ACTIVITY
Copy the records below word for word, every line of both of them, but leave out the pictures.

DATA LISTING
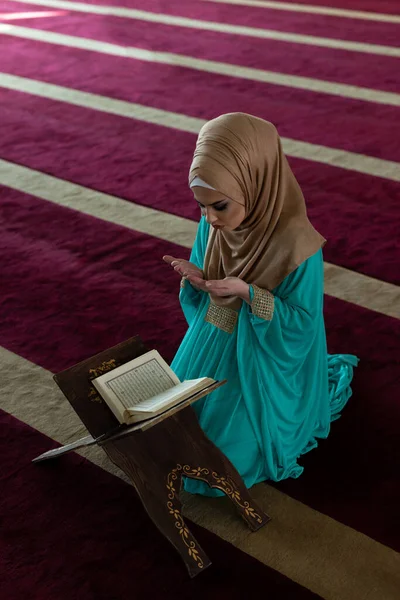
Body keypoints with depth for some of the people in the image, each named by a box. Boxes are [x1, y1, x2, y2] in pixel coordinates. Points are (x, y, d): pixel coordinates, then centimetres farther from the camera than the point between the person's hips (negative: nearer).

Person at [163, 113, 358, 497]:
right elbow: (204, 292, 2)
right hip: (212, 348, 6)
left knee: (231, 452, 3)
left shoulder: (296, 244, -31)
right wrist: (195, 278, -21)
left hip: (262, 360, -6)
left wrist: (248, 293, -35)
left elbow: (302, 325, -22)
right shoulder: (213, 225, -13)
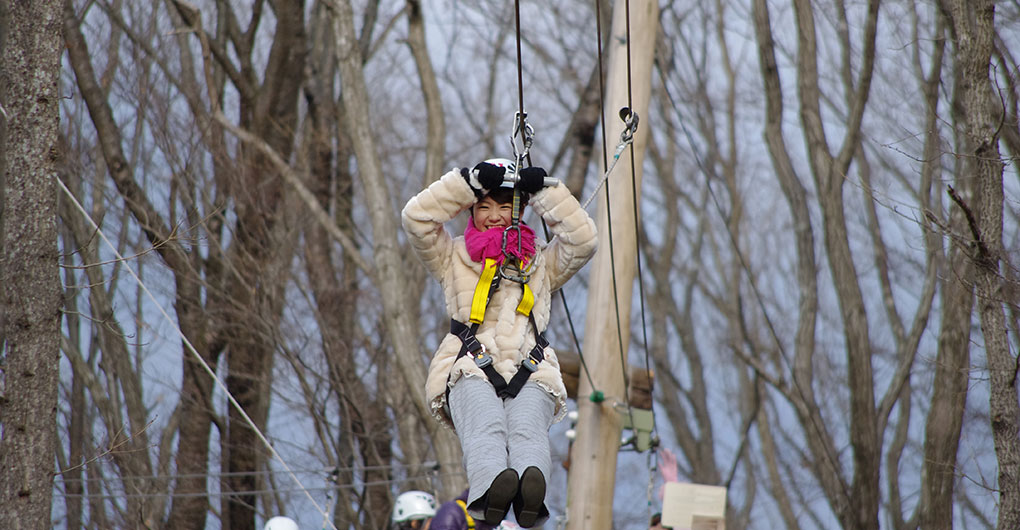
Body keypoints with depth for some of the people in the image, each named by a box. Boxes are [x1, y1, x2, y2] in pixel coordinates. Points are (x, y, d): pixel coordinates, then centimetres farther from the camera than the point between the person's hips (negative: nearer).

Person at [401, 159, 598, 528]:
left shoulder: (542, 265, 29)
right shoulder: (454, 260, 26)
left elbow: (583, 240, 12)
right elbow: (416, 218, 10)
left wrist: (543, 191, 9)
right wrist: (471, 181, 7)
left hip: (530, 375, 1)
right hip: (470, 372, -1)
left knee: (527, 431, -35)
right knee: (486, 428, -36)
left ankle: (529, 496, -67)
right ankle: (490, 490, -67)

WRITTEN SOLUTION
Body keypoints with depth for some of the people in the image, each named by a box. Boxes are [x1, y1, x2, y2] in pixel coordinates. Points are (x, y, d): pixel coordinates, then centimetres farther from the camera than the point between the person's hips (negative: nearer).

Person at [163, 113, 358, 497]:
right elbow: (204, 292, 2)
right hip: (212, 348, 6)
left knee: (231, 452, 3)
left shoulder: (296, 244, -31)
right wrist: (195, 278, -21)
left hip: (262, 360, -6)
left wrist: (248, 293, -35)
left elbow: (302, 325, -22)
right shoulder: (213, 225, -13)
Body keypoints with depth for some of the people in the image, each named by a box. Boxes are [x1, y1, x2, y2] in pixel coordinates. Points are (x, y, d): pixel coordinates, then centimetres farther from the camera than the point between the person's hips (negative: nearer).

Person at [401, 159, 598, 528]:
left shoulder: (542, 265, 29)
right shoulder: (454, 260, 26)
left elbow: (583, 240, 12)
right elbow: (416, 218, 10)
left wrist: (543, 191, 9)
right wrist: (471, 181, 7)
left hip: (530, 375, 1)
right hip: (470, 372, -1)
left knee: (527, 431, -35)
right knee: (486, 428, -36)
left ankle: (529, 496, -67)
right ankle: (490, 490, -67)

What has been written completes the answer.